Charset Normalizer method from_bytes, from_fp and from_path provide some optional parameters that can be tweaked.

As follow

from charset_normalizer import CharsetNormalizerMatches as CnM

my_byte_str = '我没有埋怨，磋砣的只是一些时间。'.encode('gb18030')

results = CnM.from_bytes(
    my_byte_str,
    steps=10,  # Number of steps/block to extract from my_byte_str
    chunk_size=512,  # Set block size of each extraction
    threshold=0.2,  # Maximum amount of chaos allowed on first pass
    cp_isolation=None,  # Finite list of encoding to use when searching for a match
    cp_exclusion=None,  # Finite list of encoding to avoid when searching for a match
    preemptive_behaviour=True,  # Determine if we should look into my_byte_str (ASCII-Mode) for pre-defined encoding
    explain=False  # Print on screen what is happening when searching for a match
)

Using CharsetNormalizerMatches¶

Here, results is a CharsetNormalizerMatches object.

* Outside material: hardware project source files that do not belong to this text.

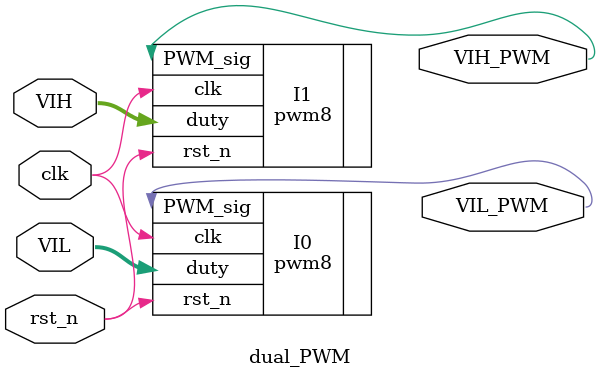
<source format=sv>
module dual_PWM (VIL_PWM, VIH_PWM, VIH, VIL, rst_n, clk);

 input [7:0] VIH; //8 bit vector specifying the duty cycle higher threshold i.e VIH 
 input [7:0] VIL; //8 bit vector specifying the duty cycle lower threshold i.e VIL
 input rst_n, clk;//Asynch low reset and clock signal
 output  VIL_PWM;  //PWM output that will be passed to create the VIH threshold
 output VIH_PWM;  //PWM output that will be passed to create the VIL threshold

 /*We instantiate two copies of pwm8 unit, one for the VIL_PWM to be outputted from and 
   another for the VIH_PWM  to be outputted from */

 pwm8 I0 (.rst_n(rst_n), .clk(clk), .duty(VIL), .PWM_sig(VIL_PWM));

 pwm8 I1 (.rst_n(rst_n), .clk(clk), .duty(VIH), .PWM_sig(VIH_PWM));

endmodule

</source>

It behave like a list. Initially it is not sorted. Be cautious when extracting first() result without calling method best().

List behaviour¶

Like said earlier, CharsetNormalizerMatches object behave like a list.

# Call len on results also work
if len(results) == 0:
    print('No match for your sequence')

# Iterate over results like a list
for match in results:
    print(match.encoding, 'can decode properly your sequence using', match.alphabets, 'and language', match.language)

# Using index to access results
if len(results) > 0:
    print(str(results[0]))

Using best()¶

Like said above, CharsetNormalizerMatches object behave like a list and it is not sorted after calling from_bytes, from_fp or from_path.

Using best() keep only the lowest chaotic results and in it the best coherent result if necessary. It produce also a CharsetNormalizerMatches object as return value.

results = results.best()

Calling first()¶

This method is callable from a CharsetNormalizerMatches object. It extract the first match in list. This method return a CharsetNormalizerMatch object. See Handling result section.

Class aliases¶

CharsetNormalizerMatches is also known as CharsetDetector, CharsetDoctor and EncodingDetector. It is useful if you prefer short class name.

Verbose output¶

You may want to understand why a specific encoding was not picked by charset_normalizer. All you have to do is passing explain to True when using methods from_bytes, from_fp or from_path.